En esta línea, el discurso narrativo de El mentalista se sustenta en un acuerdo preestablecido con el espectador por el que el realismo y la verosimilitud de la trama pasan a un segundo plano, centrando la atención principal en la investigación y resolución de un misterio criminal que es enfocado siempre como si de un puzle de lógica se tratara. Frente a la voluntad de veracidad y el discurso de denuncia social y política del hard-boiled, o el ultrarrealismo de series policiacas como Homicidio y de escritores del género como Georges Pelecanos, aquí se elimina todo elemento superfluo que ralentice el ritmo de la historia. Así, en El mentalista los malhechores confiesan alegremente sus crímenes una vez que la policía los ha capturado (ahorrándonos tediosas escenas de vericuetos judiciales que no nos interesan. Son malos y punto. Y a otra cosa) o, si es necesario, la policía entra en las casas de los sospechosos sin esperar la necesaria orden de registro (qué más da, la cuestión es pillar al asesino). Bruno Heller tiene algo claro: la acción narrativa tiene que avanzar. Si en The Wire un disparo fortuito podía abrir una subtrama totalmente estructurada que se prolongaba durante capítulos, en El mentalista es tal la proliferación de balas perdidas que estas deberían verse reconocidas en los títulos de crédito. Pero esto no tiene que distraer nuestra atención, porque cuando nos acercamos a esta vertiente del género policiaco debemos tener claro que esa artificialidad y simplificación no es más que el atrezo que enmarca una historia donde lo realmente importante es el enigma a resolver.
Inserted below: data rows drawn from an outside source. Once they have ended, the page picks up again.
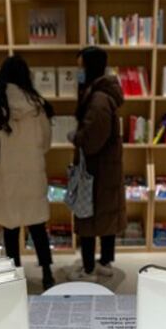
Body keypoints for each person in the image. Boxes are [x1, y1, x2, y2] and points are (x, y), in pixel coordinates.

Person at [0, 55, 56, 289]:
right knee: (38, 228)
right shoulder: (36, 106)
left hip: (4, 177)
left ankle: (14, 276)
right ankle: (47, 273)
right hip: (31, 174)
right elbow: (46, 142)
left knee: (10, 230)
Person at [67, 46, 126, 281]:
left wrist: (76, 137)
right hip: (104, 170)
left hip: (95, 171)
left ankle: (90, 268)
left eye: (80, 66)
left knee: (88, 217)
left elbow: (92, 140)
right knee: (104, 215)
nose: (78, 72)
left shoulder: (98, 99)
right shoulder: (101, 94)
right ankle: (104, 263)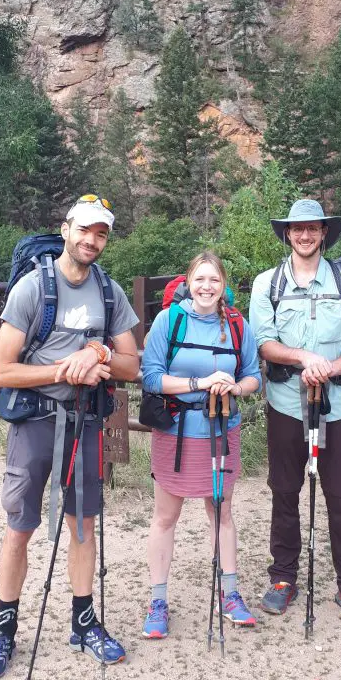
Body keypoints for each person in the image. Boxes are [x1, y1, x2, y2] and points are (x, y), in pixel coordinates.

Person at [0, 195, 140, 679]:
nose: (92, 240)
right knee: (20, 524)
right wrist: (64, 370)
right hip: (35, 421)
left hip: (86, 421)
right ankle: (3, 628)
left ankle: (84, 620)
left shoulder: (109, 293)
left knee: (83, 522)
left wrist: (100, 356)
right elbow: (1, 371)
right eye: (85, 229)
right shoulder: (32, 288)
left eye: (102, 233)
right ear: (66, 229)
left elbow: (134, 365)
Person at [248, 199, 341, 625]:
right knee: (285, 490)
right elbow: (264, 343)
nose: (305, 236)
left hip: (336, 406)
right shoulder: (267, 283)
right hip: (286, 405)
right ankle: (283, 578)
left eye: (313, 229)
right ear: (287, 234)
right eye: (297, 229)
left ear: (324, 233)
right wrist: (305, 358)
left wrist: (331, 368)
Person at [140, 251, 262, 638]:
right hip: (176, 431)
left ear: (224, 285)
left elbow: (253, 376)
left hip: (221, 428)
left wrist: (234, 387)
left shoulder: (238, 326)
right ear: (188, 283)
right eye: (200, 279)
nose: (207, 287)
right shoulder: (169, 320)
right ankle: (158, 601)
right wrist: (199, 384)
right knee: (165, 516)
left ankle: (230, 593)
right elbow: (151, 377)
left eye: (214, 280)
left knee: (221, 513)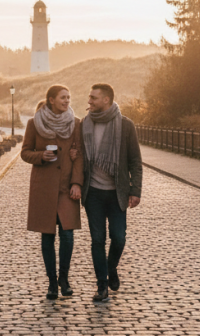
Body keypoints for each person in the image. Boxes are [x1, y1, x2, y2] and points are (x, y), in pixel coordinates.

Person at [21, 85, 84, 300]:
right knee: (47, 235)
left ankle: (63, 279)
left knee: (67, 235)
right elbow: (25, 152)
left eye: (69, 97)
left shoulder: (75, 124)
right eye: (63, 97)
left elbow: (80, 155)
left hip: (67, 188)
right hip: (44, 188)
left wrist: (77, 183)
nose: (67, 101)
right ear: (51, 100)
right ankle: (51, 283)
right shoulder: (34, 123)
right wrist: (40, 156)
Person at [81, 83, 142, 301]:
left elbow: (135, 160)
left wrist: (135, 190)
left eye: (93, 97)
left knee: (119, 238)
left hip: (117, 193)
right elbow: (78, 156)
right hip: (94, 194)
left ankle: (111, 267)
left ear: (106, 100)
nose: (89, 101)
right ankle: (102, 285)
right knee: (97, 240)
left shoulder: (125, 125)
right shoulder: (84, 125)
Licencia de detective sin fecha de caducidad
El éxito actual de personajes como Patrick Jane o de las recientes revisiones televisivas y cinematográficas del propio Sherlock Holmes (por no hablar de la condición de long-seller literario de Conan Doyle), más de siglo y medio después de que el Auguste Dupin de Poe inaugurara la figura clásica del detective racionalista, evidencia que dicho modelo de investigador está lejos de agotarse. Y es que estas personalidades combinan dos características irresistibles: inteligencia e independencia a la hora de impartir justicia. Los protagonistas de estas historias tienen mentes privilegiadas, inteligencias por encima de la media que los legitiman como referentes de autoridad indiscutible. Pueden valerse circunstancialmente de sus capacidades físicas (recordemos el buen hacer boxeador de Sherlock Holmes), pero lo que los diferencia del resto de mortales es el intelecto. Y en su rol de detectives «asesores» o privados, además, gozan de cierta libertad a la hora de impartir justicia. Como son elementos agregados a la policía, pero no forman parte de ella directamente, se aprovechan de una independencia moral por la que, si es necesario, pueden juzgar a los criminales de acuerdo a sus propios criterios. Así pues, esta combinación de inteligencia y ejercicio independiente de la justicia los convierte en una especie de héroes, de modelos ideales y atemporales en los que nos gusta vernos reflejados.
Como decía Borges, una de las buenas costumbres que nos quedan es leer de tarde en tarde a Sherlock Holmes. Y desde hace unos años, también nos queda sentarnos de cuando en cuando delante del televisor a resolver casos con Patrick Jane, alias «el mentalista»; ese tipo de réplica graciosa y mirada incisiva que parece leer la mente aunque, en realidad, su poder tenga truco. Elemental.